Uluslararası Olimpiyat Komitesi 2020 olimpiyat oyunlarının hangi şehirde yapılacağına 7 Eylül günü karar verecek. Çözüm Süreci başladığında PKK’nın çekilmesi için tahmin edilen tarihin Eylül olduğunu; BDP’nin başkanlık sistemine destek vermediğini ve sürecin Hükümetin ağırdan alması nedeniyle istenilen hızda ilerlemediğini; Hükümetin 2023 Hedeflerinin İstanbul’la ilgili büyük yatırımları kapsadığını; İstanbul 2020 Olimpiyat Oyunlarına seçilirse yaklaşan seçimlerden önce çok büyük ihalelerin yapılacağını, hatırlayın.
Dördüncü soru: Çözüm Süreci ile İstanbul 2020 Olimpiyat Oyunları arasında bir ilişki var mı? Ağırdan alalımın arkasında hele bir şu 7 Eylül’ü görelim olabilir mi?
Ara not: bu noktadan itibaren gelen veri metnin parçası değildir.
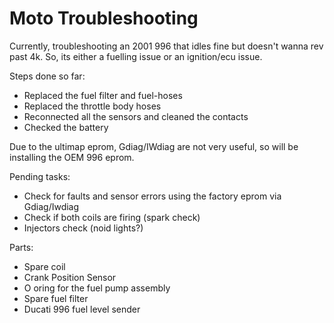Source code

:# Moto Troubleshooting 

Currently, troubleshooting an 2001 996 that idles fine but doesn't wanna rev past 4k. 
So, its either a fuelling issue or an ignition/ecu issue. 

Steps done so far:

- Replaced the fuel filter and  fuel-hoses
- Replaced the throttle body hoses
- Reconnected all the sensors and cleaned the contacts
- Checked the battery

Due to the ultimap eprom, Gdiag/IWdiag are not very useful, so will be installing the OEM 996 eprom. 

Pending tasks: 

- Check for faults and sensor errors using the factory eprom via Gdiag/Iwdiag
- Check if both coils are firing (spark check)
- Injectors check (noid lights?)

Parts: 
- Spare coil
- Crank Position Sensor
- O oring for the fuel pump assembly
- Spare fuel filter
- Ducati 996 fuel level sender

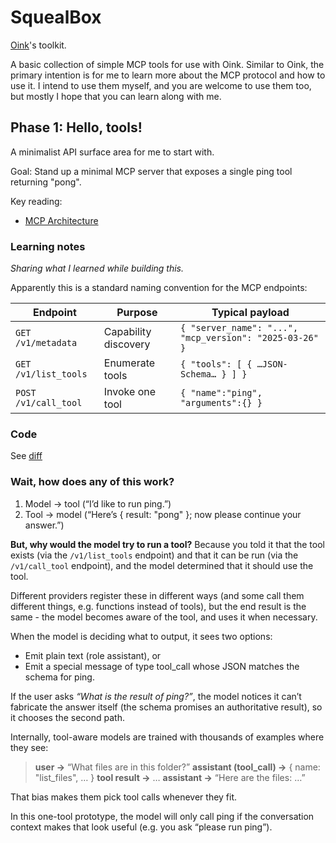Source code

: # SquealBox

[Oink](https://github.com/davidragone/oink)'s toolkit.

A basic collection of simple MCP tools for use with Oink. Similar to Oink, the
primary intention is for me to learn more about the MCP protocol and how to use
it. I intend to use them myself, and you are welcome to use them too, but mostly
I hope that you can learn along with me.

## Phase 1: Hello, tools!

A minimalist API surface area for me to start with.

Goal: Stand up a minimal MCP server that exposes a single ping tool returning "pong".

Key reading:
- [MCP Architecture](https://modelcontextprotocol.io/docs/concepts/architecture)

### Learning notes

_Sharing what I learned while building this._

Apparently this is a standard naming convention for the MCP endpoints:

| Endpoint             | Purpose              | Typical payload |
| -------------------- | -------------------- | --------------- |
| `GET /v1/metadata`   | Capability discovery | `{ "server_name": "...", "mcp_version": "2025-03-26" }` |
| `GET /v1/list_tools` | Enumerate tools      | `{ "tools": [ { …JSON-Schema… } ] }`                    |
| `POST /v1/call_tool` | Invoke one tool      | `{ "name":"ping", "arguments":{} }`                     |

### Code

See [diff](https://github.com/DavidRagone/SquealBox/commit/82d5308947b7bdd7483246d90b1b4ac81d52b1a4)

### Wait, how does any of this work?

1. Model → tool (“I’d like to run ping.”)
1. Tool → model (“Here’s { result: "pong" }; now please continue your answer.”)

**But, why would the model try to run a tool?** Because you told it that the tool
exists (via the `/v1/list_tools` endpoint) and that it can be run (via the
`/v1/call_tool` endpoint), and the model determined that it should use the tool.

Different providers register these in different ways (and some call them
different things, e.g. functions instead of tools), but the end result is the
same - the model becomes aware of the tool, and uses it when necessary.

When the model is deciding what to output, it sees two options:

* Emit plain text (role assistant), or
* Emit a special message of type tool_call whose JSON matches the schema for ping.

If the user asks _“What is the result of ping?”_, the model notices it can’t
fabricate the answer itself (the schema promises an authoritative result), so it
chooses the second path.

Internally, tool-aware models are trained with thousands of examples where they
see:

> **user →** “What files are in this folder?”
> **assistant (tool_call) →** { name: "list_files", … }
> **tool result →** …
> **assistant →** “Here are the files: …”

That bias makes them pick tool calls whenever they fit.

In this one-tool prototype, the model will only call ping if the
conversation context makes that look useful (e.g. you ask “please run ping”).


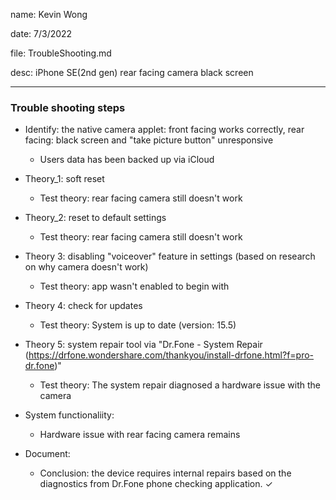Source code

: name: Kevin Wong

date: 7/3/2022

file: TroubleShooting.md

desc: iPhone SE(2nd gen) rear facing camera black screen

----------------------------------------------------------------------------------------------------------------------------------------

### Trouble shooting steps

- Identify: the native camera applet: front facing works correctly, rear facing: black screen and "take picture button" unresponsive
  
  - Users data has been backed up via iCloud

- Theory_1: soft reset

  - Test theory: rear facing camera still doesn't work
  
- Theory_2: reset to default settings

  - Test theory: rear facing camera still doesn't work

- Theory 3: disabling "voiceover" feature in settings (based on research on why camera doesn't work)

  - Test theory: app wasn't enabled to begin with
 
- Theory 4: check for updates

  - Test theory: System is up to date (version: 15.5)

- Theory 5: system repair tool via "Dr.Fone - System Repair (https://drfone.wondershare.com/thankyou/install-drfone.html?f=pro-dr.fone)"

  - Test theory: The system repair diagnosed a hardware issue with the camera
  
- System functionaliity:

  - Hardware issue with rear facing camera remains
  
- Document: 

  - Conclusion: the device requires internal repairs based on the diagnostics from Dr.Fone phone checking application. $\checkmark$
Üçüncü not: 22. Fasılın açılmasıyla ilgili AB kararını; AB Konseyi Genel Sekreterinin söylediklerini; Merkel’in “Temel değerlerimiz müzakere edilemez” çıkışını ve son olarak da Avrupa Parlamentosu'ndan gelen “Mali yardımları keselim, halka biber gazı olarak gidiyor.” önerisini hatırlayın.
Beşinci soru: Sonbaharda 2013 İlerleme Raporu’ndaki manzara kötü olur ve 22. Fasıl açılmazsa; 7 Eylül günü İstanbul seçilemezse; Çözüm Süreci tıkanırsa; ABD ekonomisi beklenenden daha hızlı toparlanırsa ve ülke notumuz kaçınılmaz bir şekilde aşağıya doğru revize edilirse, bu ülke ne hale gelir?